Offshore China Manufacturing and the Modern World

Global businesses have always invested in offshore work. The rationale is simple enough – if work can be done to the right quality standards for less money in another country, then that’s where the work will be sent. This is how offshore China manufacturing – one of the elements that has allowed the Chinese economy to grow – began. But what now for its place in the world?

With China controlling more of the economic shots, it is looking to consume as well as to produce. British readers will know, of course, where this road can lead. It was in the 1980s that Margaret Thatcher started shifting the British economy towards consumption rather than production – a desire it held with other major Western economies of the time, notably the US (whose economic debt is now part owned by China). 30 years later, the British economy was on its knees.

So the role played by offshore China manufacturing in the development of the new economies will be interesting to see. After all, to date the history of economies has shown that as they strengthen they prefer to leave all the grunt work to other countries, where it can be done cheaper. Which raises an interesting question – will China end up outsourcing its production to the West?
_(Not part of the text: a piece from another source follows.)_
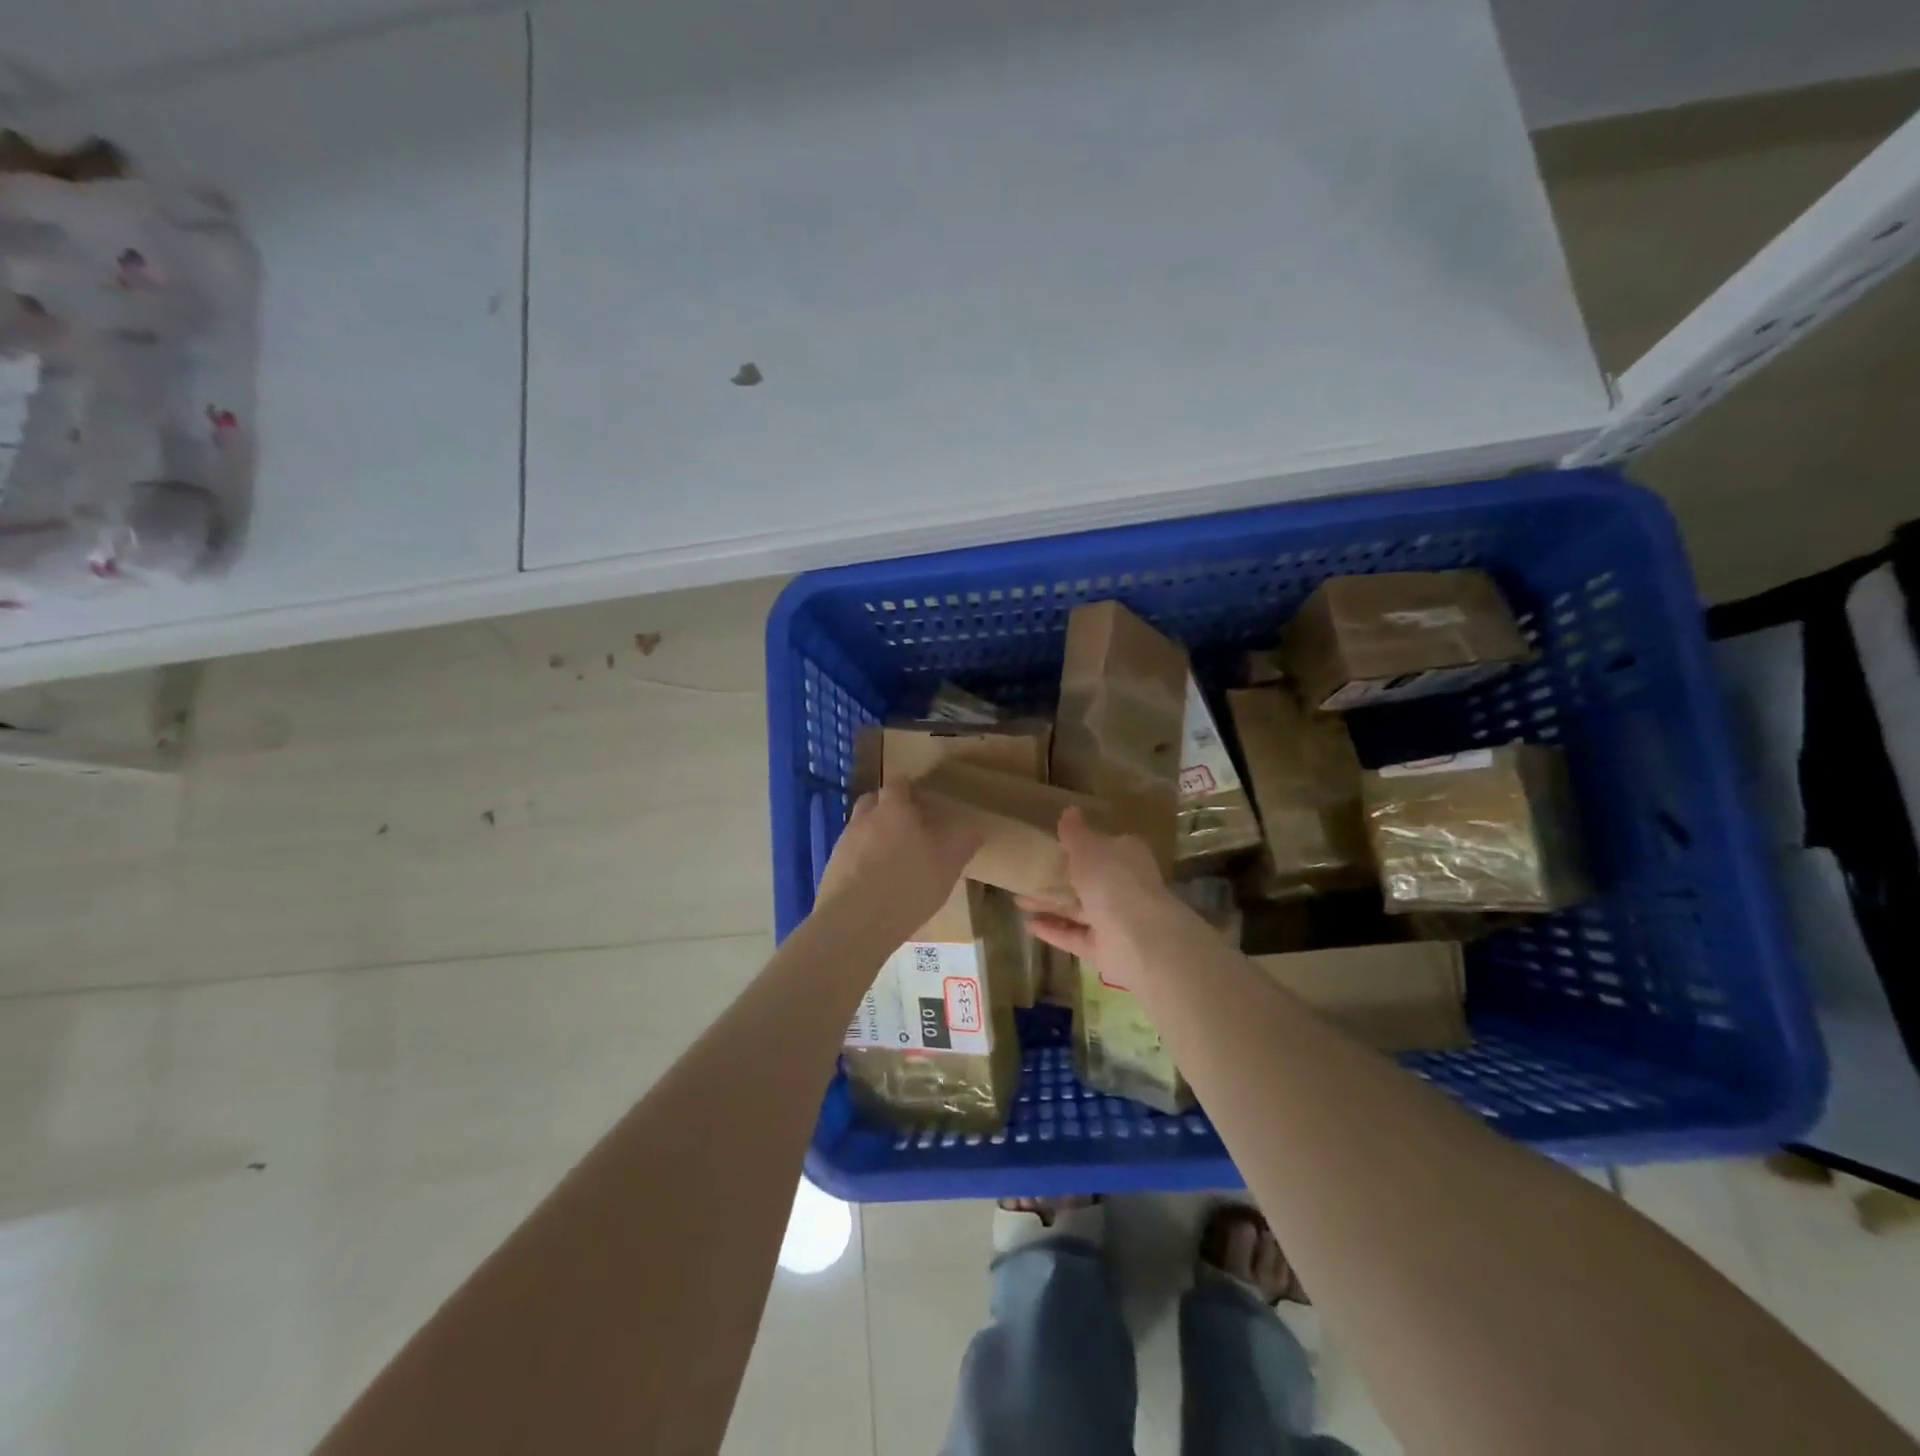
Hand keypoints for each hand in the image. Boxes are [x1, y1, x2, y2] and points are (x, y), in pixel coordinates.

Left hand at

Outsourcing and Prototyping

In essence, prototyping is a form of outsourcing. In this case the business model runs as follows: the company eventually to produce the product en masse, first hires a third party company to build a prototype to its specifications. Once the prototype has been perfected, production moves to an again potentially outsourced arm of the parent company – where hundreds of thousands of units can be made for the cheapest possible set of overhead costs.

All outsourcing aims to find the smallest overheads for the largest quantity of returned work. The parent company, the one doing the outsourcing, profits by taking full payment value for work done at a fraction of that value by a third party. The profit margin is then defined as the difference between what the parent company charges for the work, and what it pays the people who actually do it.

Perhaps, as global economies reshape themselves, the whole concept of borders (for tax and work purposes) may start to collapse.